» REQUIREMENTS: Reproduce the following rows verbatim, starting with the line that contains "family: Rosaceae" and continuing through the line that contains "genus: Tragopogon", both lines included.

» DATA LISTING:
┌──

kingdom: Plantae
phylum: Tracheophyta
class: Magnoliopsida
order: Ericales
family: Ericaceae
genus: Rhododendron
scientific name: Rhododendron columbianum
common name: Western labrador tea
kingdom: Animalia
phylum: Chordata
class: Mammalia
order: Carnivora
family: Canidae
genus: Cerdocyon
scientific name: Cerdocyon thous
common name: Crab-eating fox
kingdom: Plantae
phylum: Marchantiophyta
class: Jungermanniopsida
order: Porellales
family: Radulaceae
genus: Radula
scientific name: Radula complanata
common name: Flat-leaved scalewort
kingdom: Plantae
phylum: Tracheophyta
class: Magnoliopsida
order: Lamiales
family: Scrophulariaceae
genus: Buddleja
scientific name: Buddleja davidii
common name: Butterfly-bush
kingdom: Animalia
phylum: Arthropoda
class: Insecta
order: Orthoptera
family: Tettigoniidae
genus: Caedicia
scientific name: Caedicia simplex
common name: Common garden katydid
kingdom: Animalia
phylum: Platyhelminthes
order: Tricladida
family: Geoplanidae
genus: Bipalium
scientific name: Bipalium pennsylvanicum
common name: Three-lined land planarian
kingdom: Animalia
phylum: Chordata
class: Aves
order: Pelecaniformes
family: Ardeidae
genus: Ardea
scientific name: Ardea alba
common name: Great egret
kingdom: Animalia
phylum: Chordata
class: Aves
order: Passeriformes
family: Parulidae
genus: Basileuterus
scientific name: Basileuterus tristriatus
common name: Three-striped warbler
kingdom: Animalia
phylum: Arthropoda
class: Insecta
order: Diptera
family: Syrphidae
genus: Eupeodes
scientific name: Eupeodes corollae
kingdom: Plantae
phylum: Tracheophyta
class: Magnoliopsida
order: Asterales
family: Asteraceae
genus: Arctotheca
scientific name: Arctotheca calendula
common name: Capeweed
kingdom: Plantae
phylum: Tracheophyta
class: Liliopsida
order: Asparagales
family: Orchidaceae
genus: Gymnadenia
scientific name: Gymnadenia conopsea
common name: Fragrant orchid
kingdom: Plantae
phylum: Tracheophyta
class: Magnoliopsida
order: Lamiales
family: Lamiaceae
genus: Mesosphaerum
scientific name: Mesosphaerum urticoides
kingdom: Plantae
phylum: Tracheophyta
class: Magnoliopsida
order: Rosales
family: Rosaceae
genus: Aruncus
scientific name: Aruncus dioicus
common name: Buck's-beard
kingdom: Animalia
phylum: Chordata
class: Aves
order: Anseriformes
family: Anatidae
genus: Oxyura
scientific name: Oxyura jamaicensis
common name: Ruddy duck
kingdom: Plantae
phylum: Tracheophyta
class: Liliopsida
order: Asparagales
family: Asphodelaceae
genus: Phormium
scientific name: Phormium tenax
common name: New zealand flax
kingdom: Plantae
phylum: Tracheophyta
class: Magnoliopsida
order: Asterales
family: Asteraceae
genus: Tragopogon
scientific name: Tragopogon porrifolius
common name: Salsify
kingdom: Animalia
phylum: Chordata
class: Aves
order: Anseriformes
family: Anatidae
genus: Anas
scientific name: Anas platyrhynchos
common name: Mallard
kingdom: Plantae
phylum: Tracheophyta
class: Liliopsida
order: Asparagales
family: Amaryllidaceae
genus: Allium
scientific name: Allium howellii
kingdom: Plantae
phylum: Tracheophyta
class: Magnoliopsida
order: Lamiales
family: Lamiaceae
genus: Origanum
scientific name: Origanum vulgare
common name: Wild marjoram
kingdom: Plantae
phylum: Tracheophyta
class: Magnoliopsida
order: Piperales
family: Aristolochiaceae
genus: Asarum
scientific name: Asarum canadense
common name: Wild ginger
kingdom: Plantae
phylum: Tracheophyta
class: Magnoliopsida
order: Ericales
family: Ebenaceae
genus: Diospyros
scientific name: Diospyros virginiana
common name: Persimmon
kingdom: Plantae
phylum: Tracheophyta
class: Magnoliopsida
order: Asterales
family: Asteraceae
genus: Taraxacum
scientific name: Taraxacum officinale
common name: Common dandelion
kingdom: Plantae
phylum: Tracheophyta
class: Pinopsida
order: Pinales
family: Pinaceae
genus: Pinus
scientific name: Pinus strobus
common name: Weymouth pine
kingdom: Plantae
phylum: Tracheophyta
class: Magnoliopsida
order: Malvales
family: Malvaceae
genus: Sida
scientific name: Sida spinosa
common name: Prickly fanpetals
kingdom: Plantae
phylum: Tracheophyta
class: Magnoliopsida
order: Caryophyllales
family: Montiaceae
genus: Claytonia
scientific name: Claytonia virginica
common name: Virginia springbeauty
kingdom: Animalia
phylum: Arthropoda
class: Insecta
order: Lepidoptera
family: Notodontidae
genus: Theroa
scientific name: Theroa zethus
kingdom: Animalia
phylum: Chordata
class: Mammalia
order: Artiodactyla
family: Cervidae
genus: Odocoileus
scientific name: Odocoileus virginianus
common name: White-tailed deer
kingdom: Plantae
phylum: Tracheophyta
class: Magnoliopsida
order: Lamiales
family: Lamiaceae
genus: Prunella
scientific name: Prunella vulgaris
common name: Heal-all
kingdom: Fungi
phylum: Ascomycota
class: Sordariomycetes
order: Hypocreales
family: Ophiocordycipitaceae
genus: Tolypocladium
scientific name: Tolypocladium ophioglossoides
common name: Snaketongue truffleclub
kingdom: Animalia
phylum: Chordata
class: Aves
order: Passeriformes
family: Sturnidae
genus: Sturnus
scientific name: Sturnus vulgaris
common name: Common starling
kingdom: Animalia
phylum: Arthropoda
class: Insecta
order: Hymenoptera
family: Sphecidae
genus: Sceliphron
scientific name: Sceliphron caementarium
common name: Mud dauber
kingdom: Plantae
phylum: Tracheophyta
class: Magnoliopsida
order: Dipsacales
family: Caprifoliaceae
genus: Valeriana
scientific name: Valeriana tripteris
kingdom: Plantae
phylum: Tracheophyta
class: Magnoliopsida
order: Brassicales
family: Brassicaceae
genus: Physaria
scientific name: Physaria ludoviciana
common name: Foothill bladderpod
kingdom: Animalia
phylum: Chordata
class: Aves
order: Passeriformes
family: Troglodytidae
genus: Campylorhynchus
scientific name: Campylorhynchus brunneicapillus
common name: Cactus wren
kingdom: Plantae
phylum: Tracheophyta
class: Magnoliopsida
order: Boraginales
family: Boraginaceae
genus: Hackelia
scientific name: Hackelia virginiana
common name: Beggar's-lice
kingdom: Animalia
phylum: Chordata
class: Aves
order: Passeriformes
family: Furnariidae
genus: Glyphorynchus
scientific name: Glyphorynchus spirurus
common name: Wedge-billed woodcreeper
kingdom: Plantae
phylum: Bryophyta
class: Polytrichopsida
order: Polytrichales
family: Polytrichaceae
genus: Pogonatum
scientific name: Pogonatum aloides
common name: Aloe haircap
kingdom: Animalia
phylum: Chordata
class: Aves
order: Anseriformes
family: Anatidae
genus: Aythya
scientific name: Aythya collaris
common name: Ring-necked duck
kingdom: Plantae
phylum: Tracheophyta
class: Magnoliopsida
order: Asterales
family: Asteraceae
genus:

└──

» ANSWER IN FULL:
family: Rosaceae
genus: Aruncus
scientific name: Aruncus dioicus
common name: Buck's-beard
kingdom: Animalia
phylum: Chordata
class: Aves
order: Anseriformes
family: Anatidae
genus: Oxyura
scientific name: Oxyura jamaicensis
common name: Ruddy duck
kingdom: Plantae
phylum: Tracheophyta
class: Liliopsida
order: Asparagales
family: Asphodelaceae
genus: Phormium
scientific name: Phormium tenax
common name: New zealand flax
kingdom: Plantae
phylum: Tracheophyta
class: Magnoliopsida
order: Asterales
family: Asteraceae
genus: Tragopogon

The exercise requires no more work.